__TASK BRIEF__: Say how many lines in the records hold the word "State", and give nothing but that number.

__SUPPLIED DATA__:

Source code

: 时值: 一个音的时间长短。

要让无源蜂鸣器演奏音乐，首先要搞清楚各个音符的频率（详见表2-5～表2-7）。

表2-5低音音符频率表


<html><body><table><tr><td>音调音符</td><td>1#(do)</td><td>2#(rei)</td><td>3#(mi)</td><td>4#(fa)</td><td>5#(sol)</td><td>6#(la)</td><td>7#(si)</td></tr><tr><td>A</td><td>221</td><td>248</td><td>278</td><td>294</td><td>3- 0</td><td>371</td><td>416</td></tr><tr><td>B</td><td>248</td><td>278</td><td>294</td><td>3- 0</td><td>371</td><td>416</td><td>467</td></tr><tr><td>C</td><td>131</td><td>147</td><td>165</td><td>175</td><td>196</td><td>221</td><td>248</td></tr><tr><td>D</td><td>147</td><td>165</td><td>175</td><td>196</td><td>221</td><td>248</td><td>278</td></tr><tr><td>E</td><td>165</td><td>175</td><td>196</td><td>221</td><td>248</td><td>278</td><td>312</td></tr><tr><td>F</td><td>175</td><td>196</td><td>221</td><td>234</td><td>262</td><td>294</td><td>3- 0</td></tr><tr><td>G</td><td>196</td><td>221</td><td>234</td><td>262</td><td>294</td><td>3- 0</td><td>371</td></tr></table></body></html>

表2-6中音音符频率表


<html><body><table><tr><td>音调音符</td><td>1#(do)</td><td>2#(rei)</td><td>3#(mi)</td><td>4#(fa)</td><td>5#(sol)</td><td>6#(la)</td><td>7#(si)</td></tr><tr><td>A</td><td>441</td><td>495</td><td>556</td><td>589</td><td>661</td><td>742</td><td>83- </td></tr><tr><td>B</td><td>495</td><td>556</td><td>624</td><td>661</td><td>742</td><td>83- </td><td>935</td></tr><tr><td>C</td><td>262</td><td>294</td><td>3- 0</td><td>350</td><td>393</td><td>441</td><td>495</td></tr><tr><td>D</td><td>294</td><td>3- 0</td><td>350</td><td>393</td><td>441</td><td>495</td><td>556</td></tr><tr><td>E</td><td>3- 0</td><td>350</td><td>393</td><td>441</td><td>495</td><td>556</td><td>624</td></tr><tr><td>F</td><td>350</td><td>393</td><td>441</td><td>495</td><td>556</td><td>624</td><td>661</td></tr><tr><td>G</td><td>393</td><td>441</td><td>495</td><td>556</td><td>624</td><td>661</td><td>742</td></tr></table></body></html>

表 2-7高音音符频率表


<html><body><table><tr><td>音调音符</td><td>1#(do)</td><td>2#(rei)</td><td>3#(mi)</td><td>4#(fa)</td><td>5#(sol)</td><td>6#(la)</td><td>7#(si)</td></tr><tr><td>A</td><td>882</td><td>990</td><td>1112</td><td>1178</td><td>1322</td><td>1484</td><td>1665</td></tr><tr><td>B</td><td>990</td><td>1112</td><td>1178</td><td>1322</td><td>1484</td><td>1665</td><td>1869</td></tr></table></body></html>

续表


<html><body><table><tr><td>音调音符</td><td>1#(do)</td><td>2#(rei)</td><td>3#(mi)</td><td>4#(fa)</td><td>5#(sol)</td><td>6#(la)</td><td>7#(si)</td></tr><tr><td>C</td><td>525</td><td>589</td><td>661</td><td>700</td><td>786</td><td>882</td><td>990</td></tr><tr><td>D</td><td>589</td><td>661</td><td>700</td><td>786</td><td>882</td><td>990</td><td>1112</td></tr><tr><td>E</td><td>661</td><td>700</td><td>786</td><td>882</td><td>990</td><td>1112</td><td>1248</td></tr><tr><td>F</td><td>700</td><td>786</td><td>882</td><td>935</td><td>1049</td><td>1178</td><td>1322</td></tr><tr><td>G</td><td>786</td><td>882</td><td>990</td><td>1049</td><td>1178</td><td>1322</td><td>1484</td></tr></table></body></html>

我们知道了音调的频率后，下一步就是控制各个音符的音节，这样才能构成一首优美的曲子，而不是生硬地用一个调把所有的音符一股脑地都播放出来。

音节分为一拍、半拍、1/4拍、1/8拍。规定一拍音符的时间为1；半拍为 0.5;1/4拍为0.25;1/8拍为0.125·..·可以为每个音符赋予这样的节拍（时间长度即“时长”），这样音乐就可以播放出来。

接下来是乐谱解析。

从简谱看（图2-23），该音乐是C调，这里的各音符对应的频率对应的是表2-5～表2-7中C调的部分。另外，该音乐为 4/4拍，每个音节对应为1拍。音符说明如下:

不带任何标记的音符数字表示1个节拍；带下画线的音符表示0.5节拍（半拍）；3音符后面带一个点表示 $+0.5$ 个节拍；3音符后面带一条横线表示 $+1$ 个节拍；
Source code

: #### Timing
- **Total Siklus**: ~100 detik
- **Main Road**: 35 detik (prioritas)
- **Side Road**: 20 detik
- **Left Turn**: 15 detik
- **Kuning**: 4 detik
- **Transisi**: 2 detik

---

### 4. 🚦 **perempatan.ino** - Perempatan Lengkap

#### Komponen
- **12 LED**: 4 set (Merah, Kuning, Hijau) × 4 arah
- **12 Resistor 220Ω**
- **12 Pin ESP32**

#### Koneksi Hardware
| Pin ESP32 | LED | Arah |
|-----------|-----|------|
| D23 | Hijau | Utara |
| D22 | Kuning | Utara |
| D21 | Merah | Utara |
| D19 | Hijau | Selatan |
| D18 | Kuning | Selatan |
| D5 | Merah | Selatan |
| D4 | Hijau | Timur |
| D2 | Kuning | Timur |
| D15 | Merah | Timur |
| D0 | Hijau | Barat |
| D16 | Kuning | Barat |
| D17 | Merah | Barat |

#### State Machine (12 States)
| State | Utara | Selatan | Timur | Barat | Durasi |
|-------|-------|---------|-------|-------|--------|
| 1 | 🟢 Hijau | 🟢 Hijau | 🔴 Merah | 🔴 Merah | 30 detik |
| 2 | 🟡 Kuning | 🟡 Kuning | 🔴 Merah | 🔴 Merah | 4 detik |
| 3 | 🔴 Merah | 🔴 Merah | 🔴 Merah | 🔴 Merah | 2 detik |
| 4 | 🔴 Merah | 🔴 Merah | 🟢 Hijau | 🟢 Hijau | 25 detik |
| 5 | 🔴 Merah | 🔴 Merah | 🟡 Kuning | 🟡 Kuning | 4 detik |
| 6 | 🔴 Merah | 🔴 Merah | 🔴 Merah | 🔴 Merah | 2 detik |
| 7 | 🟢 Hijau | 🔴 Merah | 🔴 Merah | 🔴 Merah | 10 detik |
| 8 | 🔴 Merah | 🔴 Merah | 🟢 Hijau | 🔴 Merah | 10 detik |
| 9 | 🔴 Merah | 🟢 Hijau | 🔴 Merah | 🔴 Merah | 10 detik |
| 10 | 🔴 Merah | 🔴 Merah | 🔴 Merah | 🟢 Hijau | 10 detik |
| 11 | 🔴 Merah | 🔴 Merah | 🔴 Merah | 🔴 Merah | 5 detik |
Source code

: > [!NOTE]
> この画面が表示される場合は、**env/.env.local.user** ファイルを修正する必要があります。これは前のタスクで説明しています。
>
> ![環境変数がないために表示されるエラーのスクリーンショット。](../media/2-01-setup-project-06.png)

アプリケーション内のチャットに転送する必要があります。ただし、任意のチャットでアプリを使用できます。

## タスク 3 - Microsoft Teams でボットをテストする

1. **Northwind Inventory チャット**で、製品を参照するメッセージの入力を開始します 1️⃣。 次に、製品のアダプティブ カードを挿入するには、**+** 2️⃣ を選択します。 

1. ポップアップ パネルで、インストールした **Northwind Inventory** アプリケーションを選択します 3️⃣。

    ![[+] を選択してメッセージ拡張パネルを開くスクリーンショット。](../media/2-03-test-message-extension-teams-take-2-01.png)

__ANSWER SECTION__: 2